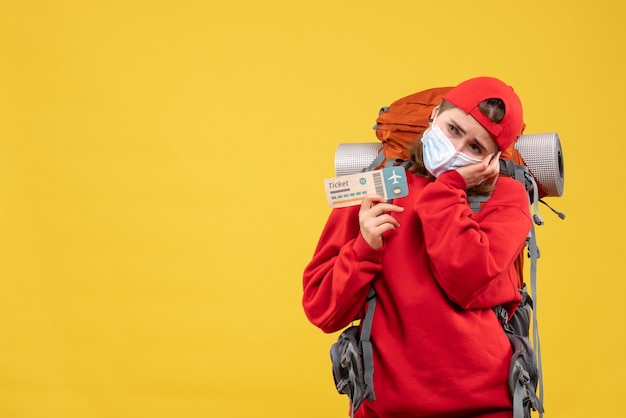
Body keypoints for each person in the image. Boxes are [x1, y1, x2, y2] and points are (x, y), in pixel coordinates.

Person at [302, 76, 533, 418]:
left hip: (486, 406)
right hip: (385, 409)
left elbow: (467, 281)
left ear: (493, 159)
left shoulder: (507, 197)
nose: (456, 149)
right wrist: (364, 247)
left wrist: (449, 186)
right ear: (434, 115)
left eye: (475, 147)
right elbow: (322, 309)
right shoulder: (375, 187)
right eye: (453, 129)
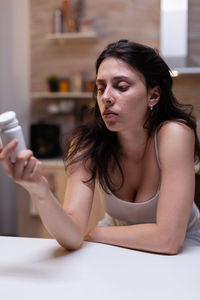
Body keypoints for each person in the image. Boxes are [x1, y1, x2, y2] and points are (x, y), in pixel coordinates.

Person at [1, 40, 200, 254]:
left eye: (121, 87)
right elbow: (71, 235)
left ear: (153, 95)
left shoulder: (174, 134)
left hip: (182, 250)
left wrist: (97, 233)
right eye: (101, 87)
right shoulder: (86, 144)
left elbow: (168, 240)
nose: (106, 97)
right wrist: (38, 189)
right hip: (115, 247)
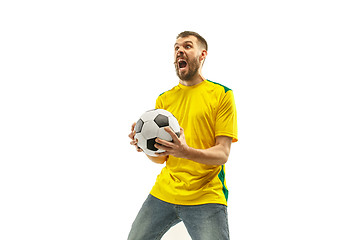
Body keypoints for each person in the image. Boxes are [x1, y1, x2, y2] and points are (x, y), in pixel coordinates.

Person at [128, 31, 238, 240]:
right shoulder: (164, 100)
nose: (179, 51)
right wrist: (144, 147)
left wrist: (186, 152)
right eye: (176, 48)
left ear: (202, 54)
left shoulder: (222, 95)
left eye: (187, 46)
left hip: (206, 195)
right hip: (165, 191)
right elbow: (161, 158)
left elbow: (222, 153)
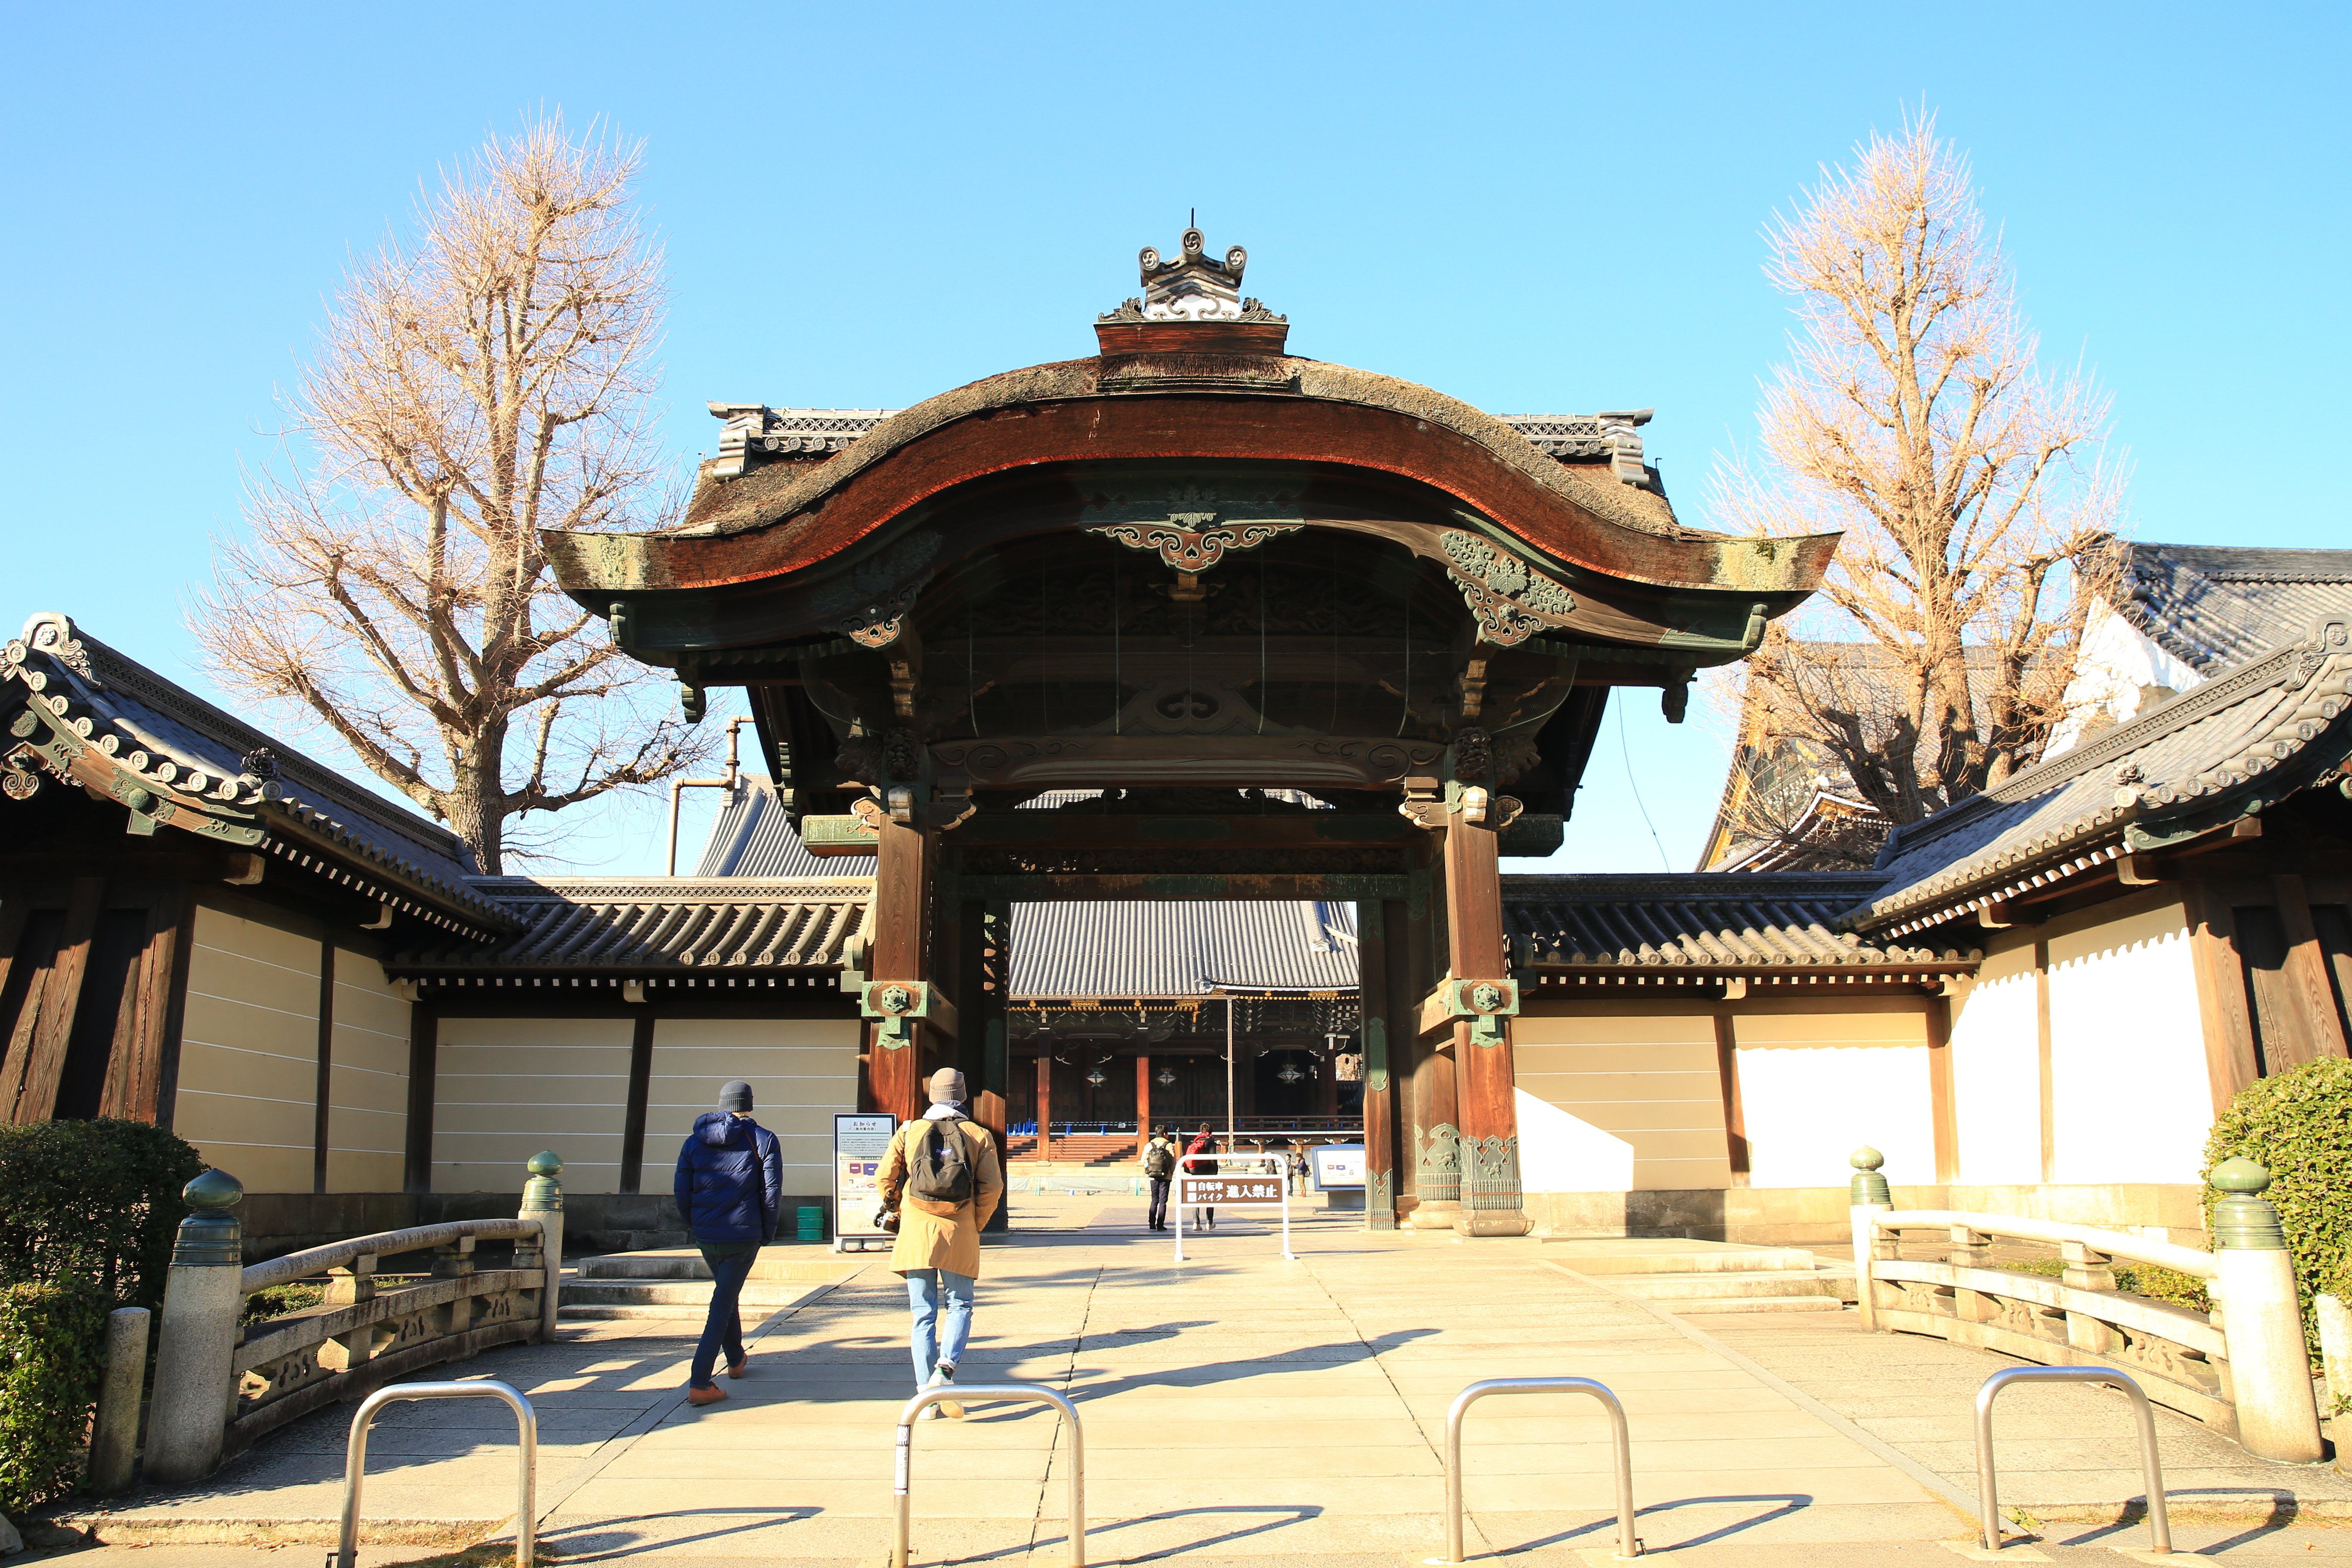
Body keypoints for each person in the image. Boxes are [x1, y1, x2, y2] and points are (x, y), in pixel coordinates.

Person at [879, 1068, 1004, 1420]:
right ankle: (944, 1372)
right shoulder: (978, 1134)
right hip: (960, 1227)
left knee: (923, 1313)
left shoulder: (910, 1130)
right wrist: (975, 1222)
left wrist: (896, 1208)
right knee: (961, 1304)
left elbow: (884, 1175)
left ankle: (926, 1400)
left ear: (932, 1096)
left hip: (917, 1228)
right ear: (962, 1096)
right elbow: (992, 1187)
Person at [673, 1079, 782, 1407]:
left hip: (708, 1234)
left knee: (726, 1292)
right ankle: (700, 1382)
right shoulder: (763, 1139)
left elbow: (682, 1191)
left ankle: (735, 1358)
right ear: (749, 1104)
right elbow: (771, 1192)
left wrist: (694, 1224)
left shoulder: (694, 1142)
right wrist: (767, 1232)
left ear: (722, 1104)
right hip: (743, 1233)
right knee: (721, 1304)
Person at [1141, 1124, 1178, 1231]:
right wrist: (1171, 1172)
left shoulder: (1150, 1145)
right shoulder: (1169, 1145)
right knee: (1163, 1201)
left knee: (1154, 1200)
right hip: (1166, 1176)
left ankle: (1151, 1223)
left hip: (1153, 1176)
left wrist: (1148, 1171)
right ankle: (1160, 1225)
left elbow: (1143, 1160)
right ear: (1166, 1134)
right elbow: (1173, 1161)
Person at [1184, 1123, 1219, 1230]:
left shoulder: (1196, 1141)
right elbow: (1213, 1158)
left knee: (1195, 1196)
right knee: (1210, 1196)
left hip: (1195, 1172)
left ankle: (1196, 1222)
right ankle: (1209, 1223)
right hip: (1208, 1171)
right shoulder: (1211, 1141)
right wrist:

Activity >>
A verbatim copy of all the records, minus the pictures, is the expected answer.

Your solution >>
Body keypoints for each person in the image. Boxes are [x1, y1, x2, y2] and points are (x, y), in pixel coordinates.

Person at [302, 76, 533, 418]:
left hip: (486, 406)
right hip: (385, 409)
left elbow: (467, 281)
left ear: (493, 159)
left shoulder: (507, 197)
nose: (456, 149)
right wrist: (364, 247)
left wrist: (449, 186)
right ear: (434, 115)
left eye: (475, 147)
right elbow: (322, 309)
right shoulder: (375, 187)
right eye: (453, 129)
Body keypoints for each person in the image. Boxes are [x1, y1, x2, y2] and points are (x, y), in pixel coordinates.

Person at [1, 40, 200, 254]:
left eye: (121, 87)
right elbow: (71, 235)
left ear: (153, 95)
left shoulder: (174, 134)
left hip: (182, 250)
left wrist: (97, 233)
right eye: (101, 87)
right shoulder: (86, 144)
left elbow: (168, 240)
nose: (106, 97)
right wrist: (38, 189)
right hip: (115, 247)
Body keypoints for each person in the image. Boxes are [x1, y1, x2, y2] and points are (x, y), in pixel coordinates.

Person at [128, 31, 238, 240]:
right shoulder: (164, 100)
nose: (179, 51)
right wrist: (144, 147)
left wrist: (186, 152)
right eye: (176, 48)
left ear: (202, 54)
left shoulder: (222, 95)
left eye: (187, 46)
left hip: (206, 195)
right hip: (165, 191)
right elbow: (161, 158)
left elbow: (222, 153)
Body keypoints for each person in the image. Boxes are [x1, y1, x2, y2] and points are (x, y), in pixel coordinates.

Person at [879, 1068, 1004, 1420]:
right ankle: (944, 1372)
right shoulder: (978, 1134)
right hip: (960, 1227)
left knee: (923, 1313)
left shoulder: (910, 1130)
right wrist: (975, 1222)
left wrist: (896, 1208)
right knee: (961, 1304)
left elbow: (884, 1175)
left ankle: (926, 1400)
left ear: (932, 1096)
left hip: (917, 1228)
right ear: (962, 1096)
right elbow: (992, 1187)
Person at [673, 1079, 782, 1407]:
left hip: (708, 1234)
left knee: (726, 1292)
right ankle: (700, 1382)
right shoulder: (763, 1139)
left elbow: (682, 1191)
left ankle: (735, 1358)
right ear: (749, 1104)
right elbow: (771, 1192)
left wrist: (694, 1224)
left shoulder: (694, 1142)
right wrist: (767, 1232)
left ear: (722, 1104)
right hip: (743, 1233)
right knee: (721, 1304)
Person at [1141, 1124, 1178, 1231]:
right wrist: (1171, 1172)
left shoulder: (1150, 1145)
right shoulder: (1169, 1145)
right knee: (1163, 1201)
left knee: (1154, 1200)
right hip: (1166, 1176)
left ankle: (1151, 1223)
left hip: (1153, 1176)
left wrist: (1148, 1171)
right ankle: (1160, 1225)
left elbow: (1143, 1160)
right ear: (1166, 1134)
right elbow: (1173, 1161)
Person at [1184, 1123, 1219, 1230]:
left shoulder: (1196, 1141)
right elbow: (1213, 1158)
left knee: (1195, 1196)
right knee: (1210, 1196)
left hip: (1195, 1172)
left ankle: (1196, 1222)
right ankle: (1209, 1223)
right hip: (1208, 1171)
right shoulder: (1211, 1141)
right wrist:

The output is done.